*SOURCE EXTRACT*
BEGIN

The NRSRO concept therefore is deeply flawed. Entry criteria in the US should reside on establishing multiple providers with technical competency and proficiency standards being established via a "Chartered Rating Analyst" qualification (as in a CPA or CFA designation), rather than arcane entry criteria for firms validated via nebulous concepts such as "domestic acceptance", or "access to management.".

The market will rapidly decide which players provide credible information and which ones don't based upon the quality of the analyst and value of the analysis produced, as opposed to the rating firm. This is the ultimate sanction of discipline and would dispense with complicated manoeuvres such as behind the scenes efforts of foreign governments lobbying US authorities to intervene in the NRSRO designation process.

2 Competence

We believe it is effectively impossible for the SEC to monitor credit rating agencies' inner workings and methodologies since the ratings process is so inherently subjective and unstructured that evaluating rating procedures and methodologies is an effectively impossible task. The SEC moreover would need to undertake audits of credit rating files to verify the consistency and quality of analytical work. The wide range of companies being rated would necessitate tremendous investment in a diversified audit team.

We believe there are more effective mechanisms to reach this goal.

  • Constitute an Examination Board. Rather than be obliged to perpetually monitor the agencies, with their commercial agenda, we believe it would be more effective for the SEC to set up an examination body comprised for example, of SEC officials, economists from academia with a non commercial agenda, major investor groupings such as those representing pension funds or mutual funds, major creditors such as large US and International banks, as well as the board of professional organisations such as the CFA and GARP. The role of this board would be to assist in defining an examination and certification process for rating analysts, as is in place for any other licensed profession such as heating engineers, surgeons, airline pilots, architects, or investment advisors.

  • Create a Chartered Rating Analyst Designation. The Chartered Rating Analyst certification procedure would eliminate the typical rating agency career path, which relies on social connections, mentoring, favouritism, political infighting, and internal promotions11because it would empower the competent certified analyst rather than the adept social climber and political infighter who does not assume responsibility for his actions12 We therefore believe that as in law firms, the Commission should define the criteria for the certification process establishing competency, and require all analysts as well as managers supervising those analysts and members of rating committees to pass the certification process. The analytical work would then be the fruit of an analyst, not a business organisation. Being certified analysts, they would become professionally responsible for the effects of their pronouncements. Ultimate discipline of the analyst would rely on revocation of the certification, thereby placing individual analysts directly in the line of behaving professionally and ethically, or suffering the consequences of decertification.

Given the quasi legal nature of the rating agencies' role and pronouncements, it is indeed astonishing that there are no set of professional qualifications or accountability in place for the analysts of the rating agencies whose pronouncements are used to rationalise investment decisions13and ensure adherence to capital adequacy requirements.

3 Methodological Issues

We do not believe having the rating agencies satisfy a due diligence exercise is meaningful because this shifts the focus of the rating agency from producing accurate investment analysis information to satisfying bureaucratic requirements in order to maintain their market dominance. Moreover, there are several problems with monitoring methodologies that have several weaknesses:

  • Default Correlation Rates are not as accurate as one might believe. The rating agencies' arguments about the validity of ratings arising from the establishment of default correlations over time are misleading14 It is impossible to compare ratings (and defaults) arrived at in the 1960s with those of 2003 and claim continuity due to changes in economic data, volatility arising from real time IT systems and currency flows, analytical techniques changing over time, and high analyst turnover11. Analysis and defaults are therefore discrete and unrelated events (since like is not measured with like), and each event in the ratings agencies' time continuum (the rating as well as the default) is unique.

END

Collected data
BEGIN

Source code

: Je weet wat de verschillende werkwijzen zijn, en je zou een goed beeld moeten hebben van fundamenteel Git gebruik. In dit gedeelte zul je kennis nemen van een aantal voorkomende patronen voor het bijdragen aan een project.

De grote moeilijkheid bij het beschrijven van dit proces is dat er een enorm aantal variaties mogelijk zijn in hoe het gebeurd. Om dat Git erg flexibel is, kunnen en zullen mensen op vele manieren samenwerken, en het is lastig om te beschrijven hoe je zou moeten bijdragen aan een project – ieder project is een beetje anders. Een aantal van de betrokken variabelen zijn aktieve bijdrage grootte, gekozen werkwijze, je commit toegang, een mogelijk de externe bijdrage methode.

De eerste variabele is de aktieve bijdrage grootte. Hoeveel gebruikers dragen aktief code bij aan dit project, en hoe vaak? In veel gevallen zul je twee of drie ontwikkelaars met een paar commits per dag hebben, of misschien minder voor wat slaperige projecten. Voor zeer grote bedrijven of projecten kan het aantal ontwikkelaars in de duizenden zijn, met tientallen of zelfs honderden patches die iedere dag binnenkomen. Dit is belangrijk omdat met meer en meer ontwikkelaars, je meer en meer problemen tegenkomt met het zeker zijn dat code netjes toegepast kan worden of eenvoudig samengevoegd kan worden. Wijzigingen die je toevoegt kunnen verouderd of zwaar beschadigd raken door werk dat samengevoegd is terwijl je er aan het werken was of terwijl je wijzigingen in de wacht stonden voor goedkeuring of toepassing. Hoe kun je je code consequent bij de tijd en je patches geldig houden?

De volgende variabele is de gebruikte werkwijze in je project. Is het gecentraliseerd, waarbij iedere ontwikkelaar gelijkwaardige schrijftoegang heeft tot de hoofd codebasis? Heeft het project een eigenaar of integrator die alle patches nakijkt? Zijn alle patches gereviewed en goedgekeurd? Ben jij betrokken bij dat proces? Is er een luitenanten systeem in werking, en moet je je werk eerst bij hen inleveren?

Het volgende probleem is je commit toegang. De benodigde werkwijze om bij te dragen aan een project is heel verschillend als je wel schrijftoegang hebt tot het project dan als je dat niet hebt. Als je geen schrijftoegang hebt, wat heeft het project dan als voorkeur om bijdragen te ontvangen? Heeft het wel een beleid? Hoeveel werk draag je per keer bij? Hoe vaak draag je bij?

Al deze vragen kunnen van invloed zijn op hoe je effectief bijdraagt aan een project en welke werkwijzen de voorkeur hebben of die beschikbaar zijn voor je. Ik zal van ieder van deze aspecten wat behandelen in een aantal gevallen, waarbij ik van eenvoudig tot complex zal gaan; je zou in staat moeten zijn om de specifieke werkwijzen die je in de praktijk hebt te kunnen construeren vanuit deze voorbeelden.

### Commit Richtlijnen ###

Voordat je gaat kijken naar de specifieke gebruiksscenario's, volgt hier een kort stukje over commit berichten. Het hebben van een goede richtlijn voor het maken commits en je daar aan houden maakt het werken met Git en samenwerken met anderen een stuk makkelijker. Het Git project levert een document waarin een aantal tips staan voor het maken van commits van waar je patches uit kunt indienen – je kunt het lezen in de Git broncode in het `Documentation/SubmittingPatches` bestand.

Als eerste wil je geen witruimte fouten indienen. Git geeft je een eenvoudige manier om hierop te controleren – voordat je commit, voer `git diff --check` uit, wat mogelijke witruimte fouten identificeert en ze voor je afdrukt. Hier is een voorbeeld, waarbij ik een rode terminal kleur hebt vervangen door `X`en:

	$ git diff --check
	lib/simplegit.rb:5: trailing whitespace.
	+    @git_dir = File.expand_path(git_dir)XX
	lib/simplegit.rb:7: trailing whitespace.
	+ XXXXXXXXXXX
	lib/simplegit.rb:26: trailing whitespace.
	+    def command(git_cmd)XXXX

END

*EXERCISE TASKS*
1. Decide whether each statement agrees with the text on credit rating agencies. Answer yes or no for each, and quote the words of the text that decide it.
(a) The proposed examination board would include groups representing pension funds.
(b) The text holds that the SEC could readily evaluate rating procedures and methodologies.
(c) The text holds that ratings from the 1960s can be compared with those of 2003.
2. Output the rows of the collected data from the very first one up to and including the line that contains "aan een project.", reproducing them exactly.

*SOLUTIONS TO THE PROBLEMS*
1.
(a) Yes: "major investor groupings such as those representing pension funds or mutual funds"
(b) No: "evaluating rating procedures and methodologies is an effectively impossible task"
(c) No: "It is impossible to compare ratings (and defaults) arrived at in the 1960s with those of 2003"

2.
Source code

: Je weet wat de verschillende werkwijzen zijn, en je zou een goed beeld moeten hebben van fundamenteel Git gebruik. In dit gedeelte zul je kennis nemen van een aantal voorkomende patronen voor het bijdragen aan een project.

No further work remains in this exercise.